Regretting that state “is not running any relief camps visited by this team in Muzaffarnagar and Shamli districts”, the report states, in the existing camps, the women have hardly any say. They “play no part in decision making related to distribution of scarce resources – rations, blankets, medicines. In most camps, there are no separate enclosures or bathrooms for women. Women’s health issues are not a priority for the management committees.” As the administration of the camps was completely controlled by men, women were left with little choice but to turn to them, sometimes total strangers, for their most basic needs.”
The report says, “There is no clear information on compensation entitlements, for loss of many forms of bodily injury, loss of property or principles for assessment for such losses”, adding, “No officer of the state is helping women access any of these entitlements. In many cases, loss of documents and identity papers, as well as absence of bank accounts is an enormous hurdle. One woman whose husband has been killed could not cash her compensation cheque as she did not have any identity documents – her ration card was left behind in the house when they were attacked. In another case, the survivor did not have a bank account and no means to open an account.”
Asking the the Government of India to urgently promulgate the pending communal violence Bill, as for the UP government, it wants it to “ensure immediate safety of persons and property”, It says, “The state government must ensure that that all properties of affected persons whether movable or immovable are protected, in particular, against destruction, vandalism, appropriation, occupation, waste, damage, alienation, misuse, sale or transfer by any means.”
Especially referring to the provisions these relief camps, the report says, they must, at the minimum, provide internally displaced women and girls “due privacy” including toilet and bathing facilities.
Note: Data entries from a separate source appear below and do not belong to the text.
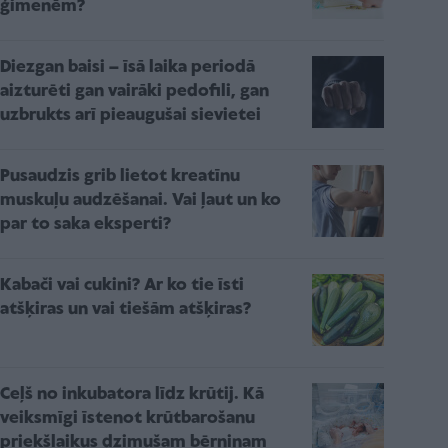
ģimenēm?
Diezgan baisi – īsā laika periodā
aizturēti gan vairāki pedofili, gan
uzbrukts arī pieaugušai sievietei
Pusaudzis grib lietot kreatīnu
muskuļu audzēšanai. Vai ļaut un ko
par to saka eksperti?
Kabači vai cukini? Ar ko tie īsti
atšķiras un vai tiešām atšķiras?
Ceļš no inkubatora līdz krūtij. Kā
veiksmīgi īstenot krūtbarošanu
priekšlaikus dzimušam bērniņam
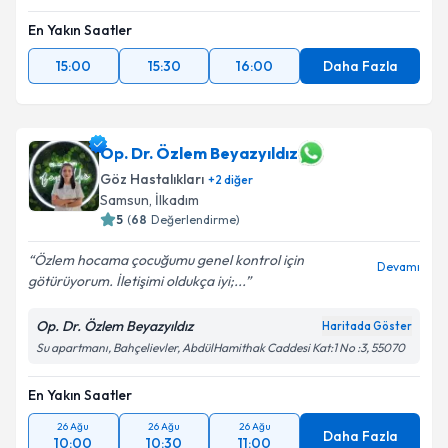
En Yakın Saatler
15:00
15:30
16:00
Daha Fazla
Op. Dr. Özlem Beyazyıldız
Göz Hastalıkları
+
2
diğer
Samsun
, İlkadım
5
(
68
Değerlendirme)
Özlem hocama çocuğumu genel kontrol için
Devamı
götürüyorum. İletişimi oldukça iyi;...
Op. Dr. Özlem Beyazyıldız
Haritada Göster
Su apartmanı, Bahçelievler, AbdülHamithak Caddesi Kat:1 No :3, 55070
En Yakın Saatler
26 Ağu
26 Ağu
26 Ağu
Daha Fazla
10:00
10:30
11:00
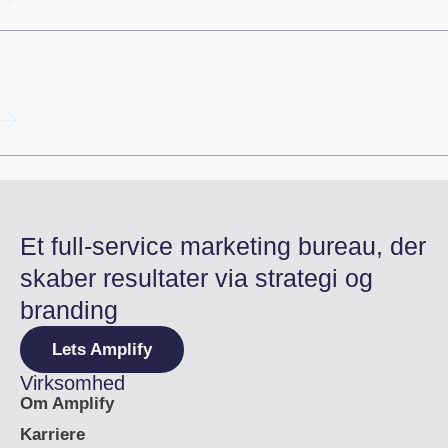
Guide til Google Business Profile i 2025 (Google
My Business)
Et full-service marketing bureau, der
skaber resultater via strategi og
branding
Lets Amplify
Virksomhed
Om Amplify
Karriere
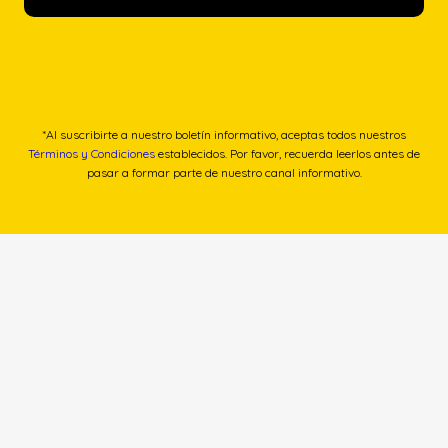
*Al suscribirte a nuestro boletín informativo, aceptas todos nuestros
Términos y Condiciones
establecidos. Por favor, recuerda leerlos antes de
pasar a formar parte de nuestro canal informativo.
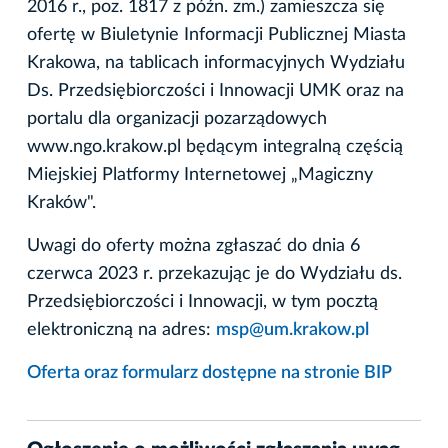
2016 r., poz. 1817 z późn. zm.) zamieszcza się
ofertę w Biuletynie Informacji Publicznej Miasta
Krakowa, na tablicach informacyjnych Wydziału
Ds. Przedsiębiorczości i Innowacji UMK oraz na
portalu dla organizacji pozarządowych
www.ngo.krakow.pl będącym integralną częścią
Miejskiej Platformy Internetowej „Magiczny
Kraków".
Uwagi do oferty można zgłaszać do dnia 6
czerwca 2023 r. przekazując je do Wydziału ds.
Przedsiębiorczości i Innowacji, w tym pocztą
elektroniczną na adres:
msp@um.krakow.pl
Oferta oraz formularz dostępne na stronie BIP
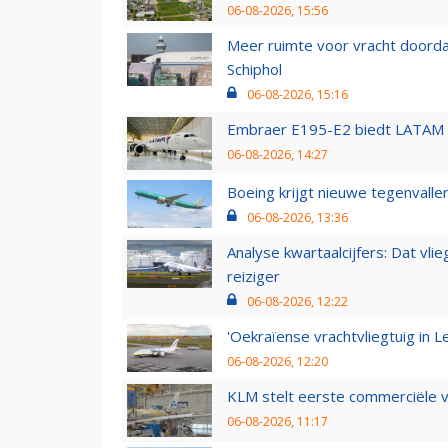
06-08-2026, 15:56
Meer ruimte voor vracht doorda
Schiphol
06-08-2026, 15:16
Embraer E195-E2 biedt LATAM k
06-08-2026, 14:27
Boeing krijgt nieuwe tegenvall
06-08-2026, 13:36
Analyse kwartaalcijfers: Dat vl
reiziger
06-08-2026, 12:22
'Oekraïense vrachtvliegtuig in Le
06-08-2026, 12:20
KLM stelt eerste commerciële v
06-08-2026, 11:17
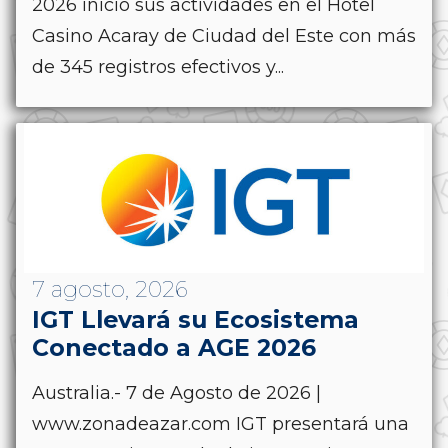
2026 inició sus actividades en el Hotel
Casino Acaray de Ciudad del Este con más
de 345 registros efectivos y...
7 agosto, 2026
IGT Llevará su Ecosistema
Conectado a AGE 2026
Australia.- 7 de Agosto de 2026 |
www.zonadeazar.com IGT presentará una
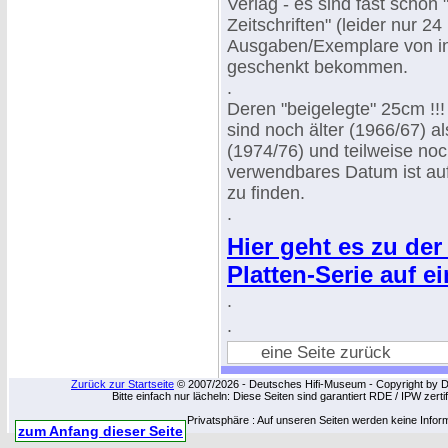
Verlag - es sind fast schon 
Zeitschriften" (leider nur 24
Ausgaben/Exemplare von i
geschenkt bekommen.
.
Deren "beigelegte" 25cm !!!
sind noch älter (1966/67) a
(1974/76) und teilweise noc
verwendbares Datum ist auf
zu finden.
.
Hier geht es zu de
Platten-Serie auf e
.
.
eine Seite zurück
Zurück zur Startseite
© 2007/2026 - Deutsches Hifi-Museum - Copyright by Dip
Bitte einfach nur lächeln: Diese Seiten sind garantiert RDE / IPW zert
Privatsphäre : Auf unseren Seiten werden keine Infor
zum Anfang dieser Seite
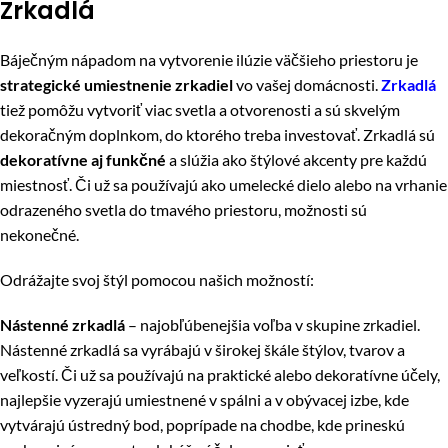
Zrkadlá
Báječným nápadom na vytvorenie ilúzie väčšieho priestoru je
strategické umiestnenie zrkadiel
vo vašej domácnosti.
Zrkadlá
tiež pomôžu vytvoriť viac svetla a otvorenosti a sú skvelým
dekoračným doplnkom, do ktorého treba investovať. Zrkadlá sú
dekoratívne aj funkčné
a slúžia ako štýlové akcenty pre každú
miestnosť. Či už sa používajú ako umelecké dielo alebo na vrhanie
odrazeného svetla do tmavého priestoru, možnosti sú
nekonečné.
Odrážajte svoj štýl pomocou našich možností:
Nástenné zrkadlá
– najobľúbenejšia voľba v skupine zrkadiel.
Nástenné zrkadlá sa vyrábajú v širokej škále štýlov, tvarov a
veľkostí. Či už sa používajú na praktické alebo dekoratívne účely,
najlepšie vyzerajú umiestnené v spálni a v obývacej izbe, kde
vytvárajú ústredný bod, poprípade na chodbe, kde prineskú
There must be not less than one toilet per 40 adults and that no dry latrines must be constructed for this purpose, 24 hour security at the relief camp; nutritious food, potable drinking water, and essential medical services including antenatal and postnatal care of expectant mothers, pediatric care and emergency and rehabilitative services for the injured and referral services wherever necessary.
Insisting that all possible steps should be taken to expedite the location and reunion of of the displaced families, particularly children and parents, the report says, “Restoration of all official documents of all such persons that include but are not limited to ration cards, property proofs, government cards and identities, school and college related documents, election cards at the earliest but in any case not later than three months must be the responsibility of the State Government.”
At the same time, the state government should “establish conditions and provide means to enable internally displaced persons to return to their place of ordinary residence or livelihood in safety and with dignity, protected against any threat, intimidation or attack to their life, liberty or property, It must be the duty of the State Government, to provide appropriate compensation to all affected persons, whether or not such person resides in a relief camp.”
There should be a simultaneous “assessment of compensation, in addition to ex-gratia compensation, not just for the bodily injury and loss of earnings of women, but also “moral injury”. it says, compensation should be made for the psychological injury caused to women; and cost of the actions by the authorities and police to take preventive and other actions. As for requirements for legal or expert assistance, medicine and medical services, and psychological and social services, it should be provided by the government.
Then, there should be “regular / daily visits to the camps by a team of sensitive health care providers with special emphasis on women and children.” These should include LHVs/ ANMs/ doctors/ nurses/ gynaecologists/ paediatrician/ counselors/pharmacists/ mental health professionals.